EXTRACTED RECORDS below:

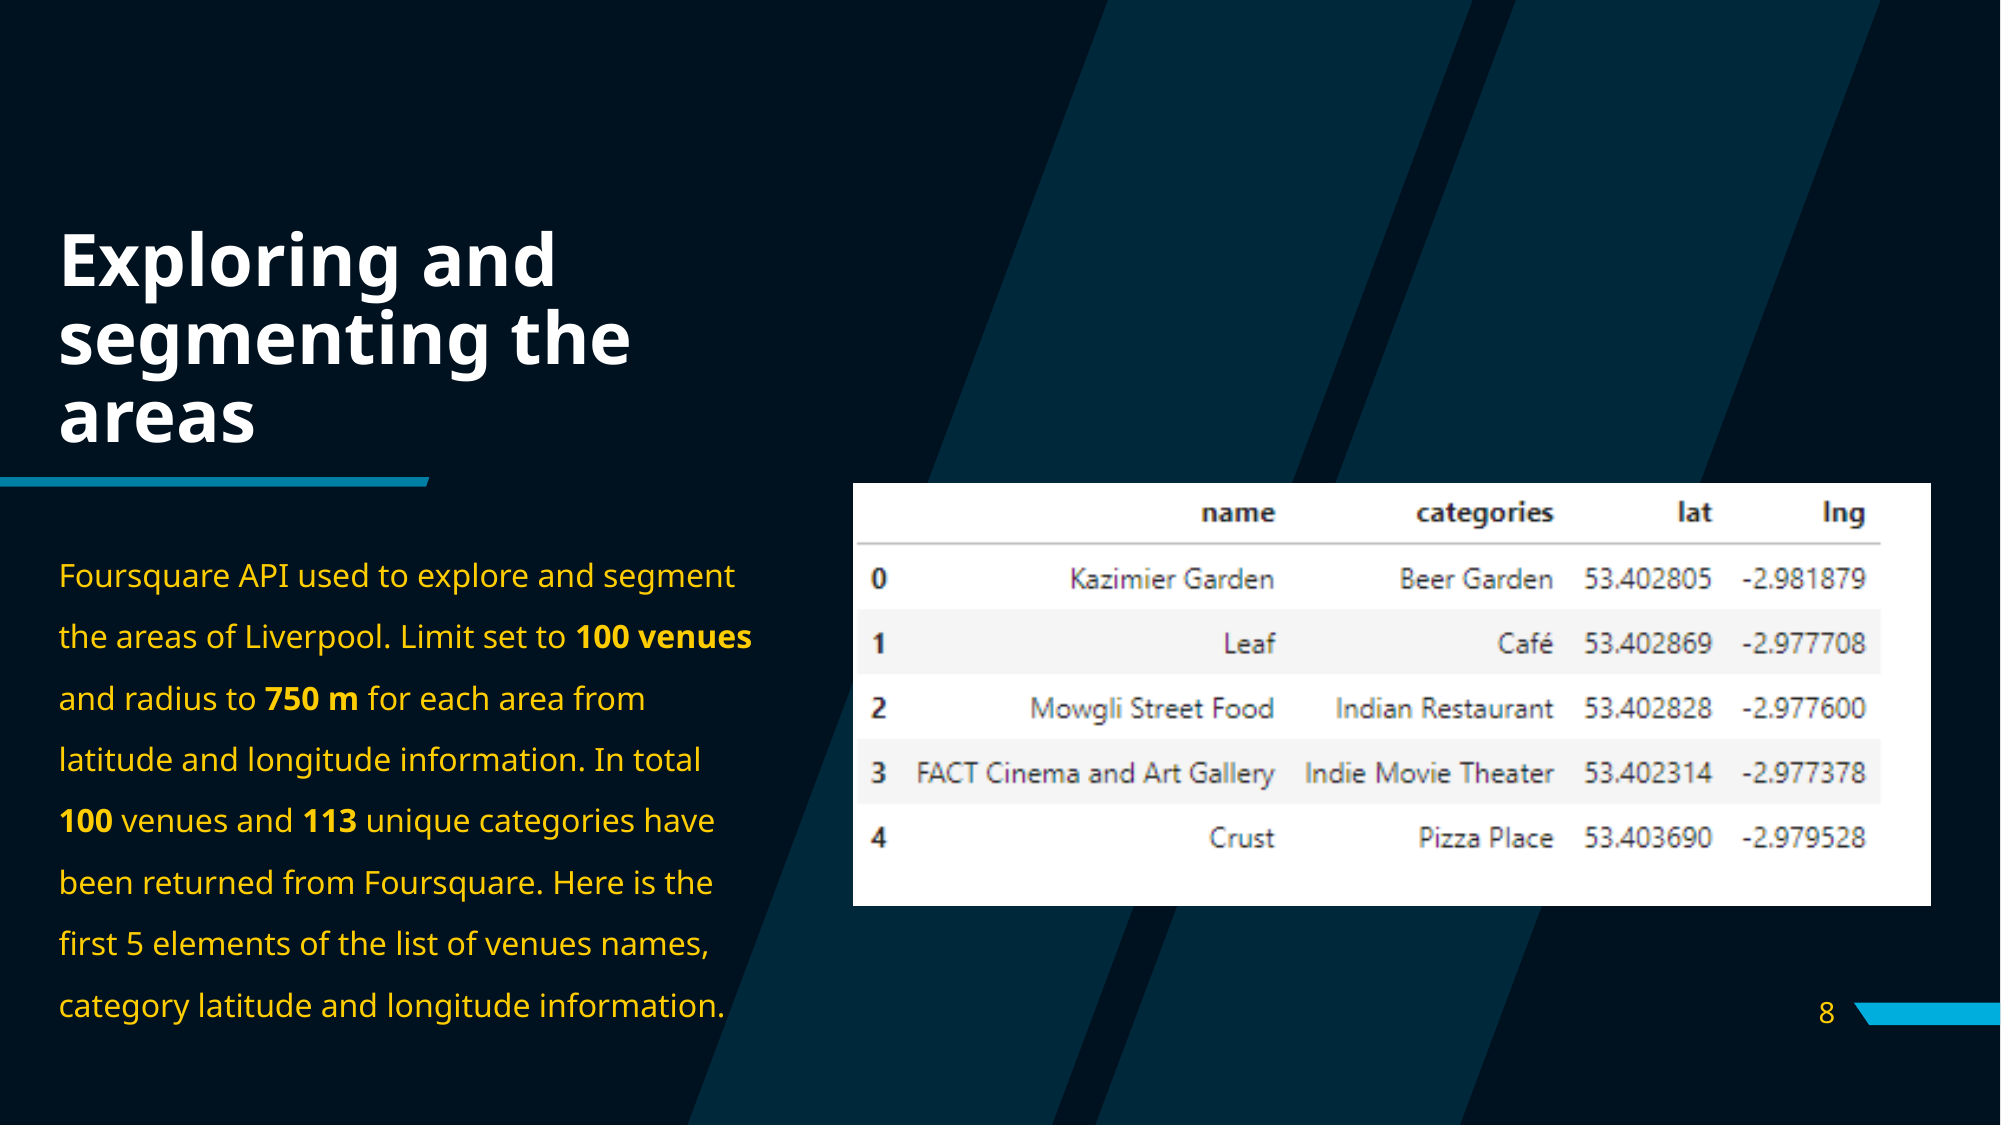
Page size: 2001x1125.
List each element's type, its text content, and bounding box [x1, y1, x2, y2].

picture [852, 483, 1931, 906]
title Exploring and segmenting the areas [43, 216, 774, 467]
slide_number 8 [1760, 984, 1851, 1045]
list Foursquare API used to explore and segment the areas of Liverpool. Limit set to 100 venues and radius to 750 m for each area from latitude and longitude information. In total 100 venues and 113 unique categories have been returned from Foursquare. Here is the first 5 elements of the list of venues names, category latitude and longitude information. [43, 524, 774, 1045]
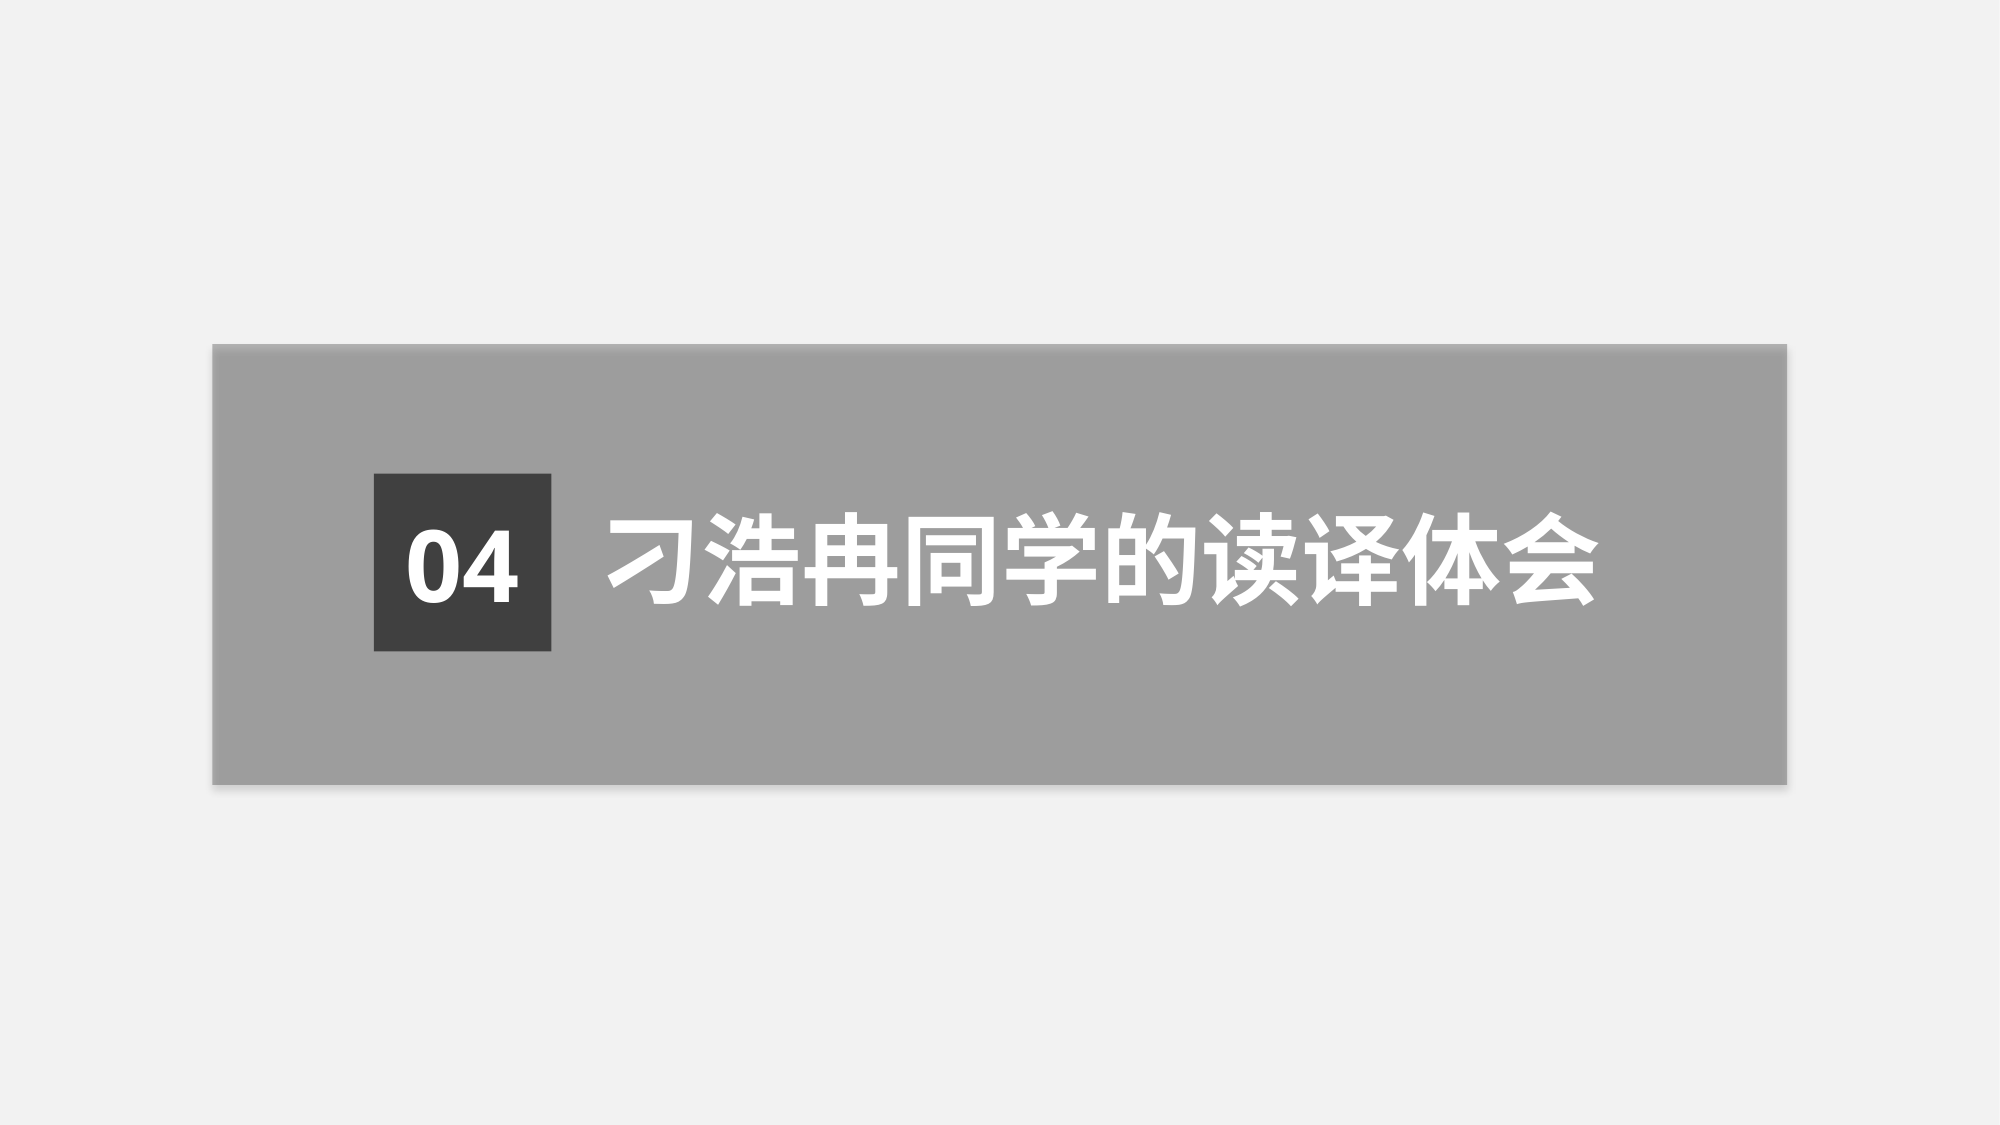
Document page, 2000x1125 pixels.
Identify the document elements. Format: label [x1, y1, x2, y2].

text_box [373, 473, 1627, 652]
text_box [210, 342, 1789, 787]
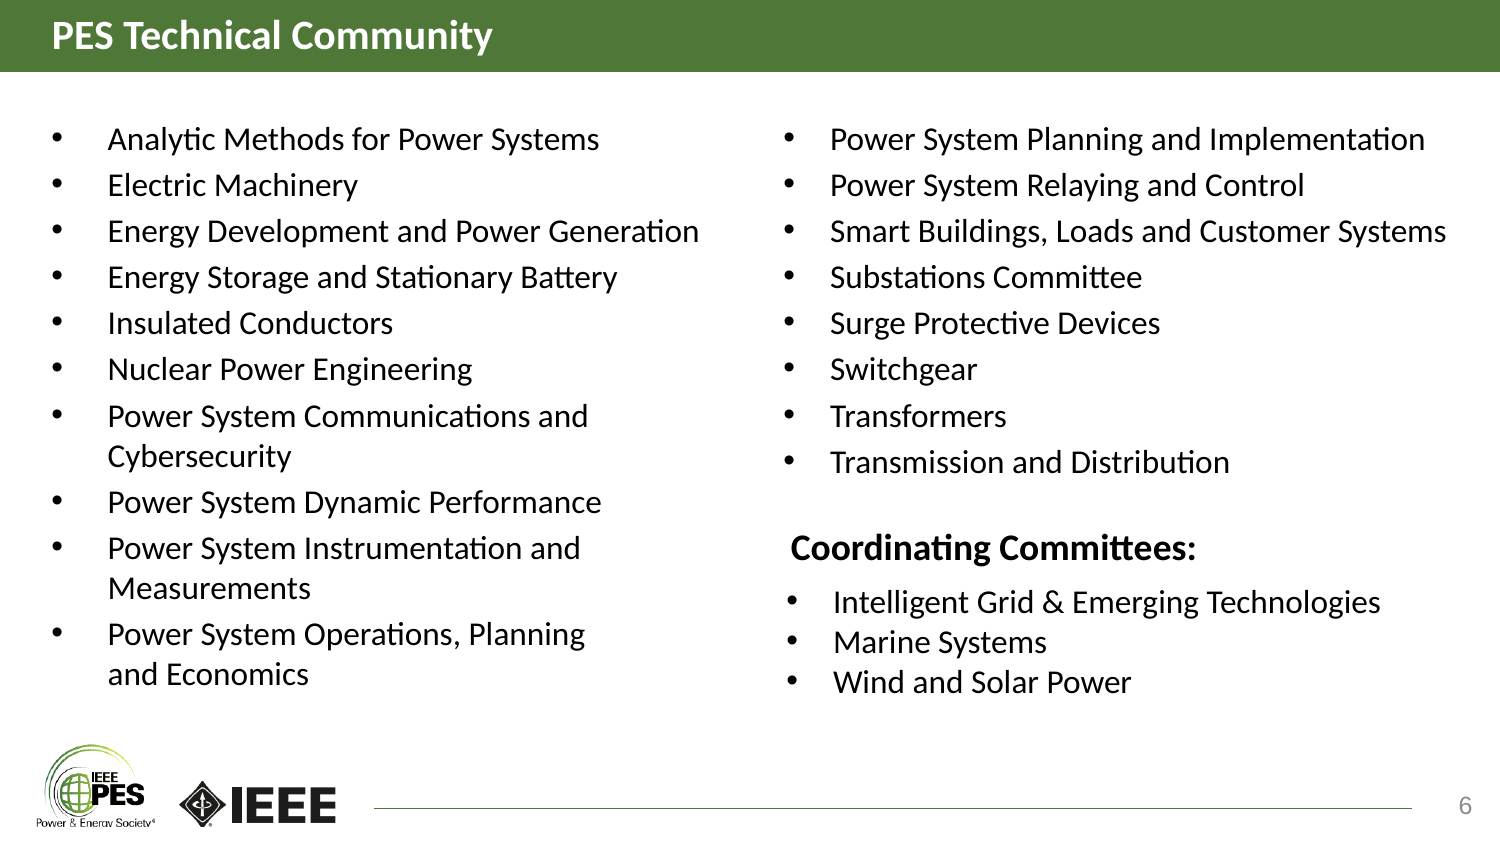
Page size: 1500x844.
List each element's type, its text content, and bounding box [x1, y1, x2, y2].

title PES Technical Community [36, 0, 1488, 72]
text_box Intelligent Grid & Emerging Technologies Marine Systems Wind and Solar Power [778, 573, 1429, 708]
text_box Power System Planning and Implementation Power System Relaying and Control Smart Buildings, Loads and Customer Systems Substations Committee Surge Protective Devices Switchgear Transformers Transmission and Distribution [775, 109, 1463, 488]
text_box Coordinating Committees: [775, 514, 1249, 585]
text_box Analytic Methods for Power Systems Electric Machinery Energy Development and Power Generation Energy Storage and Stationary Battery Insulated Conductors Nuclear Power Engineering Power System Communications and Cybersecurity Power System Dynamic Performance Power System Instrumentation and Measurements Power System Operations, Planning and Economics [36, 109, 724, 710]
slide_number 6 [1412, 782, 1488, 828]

End of EXTRACTED RECORDS.

REQUEST: Say how many lines in the records hold "size", with the number as the whole reply.

WRITTEN ANSWER: 2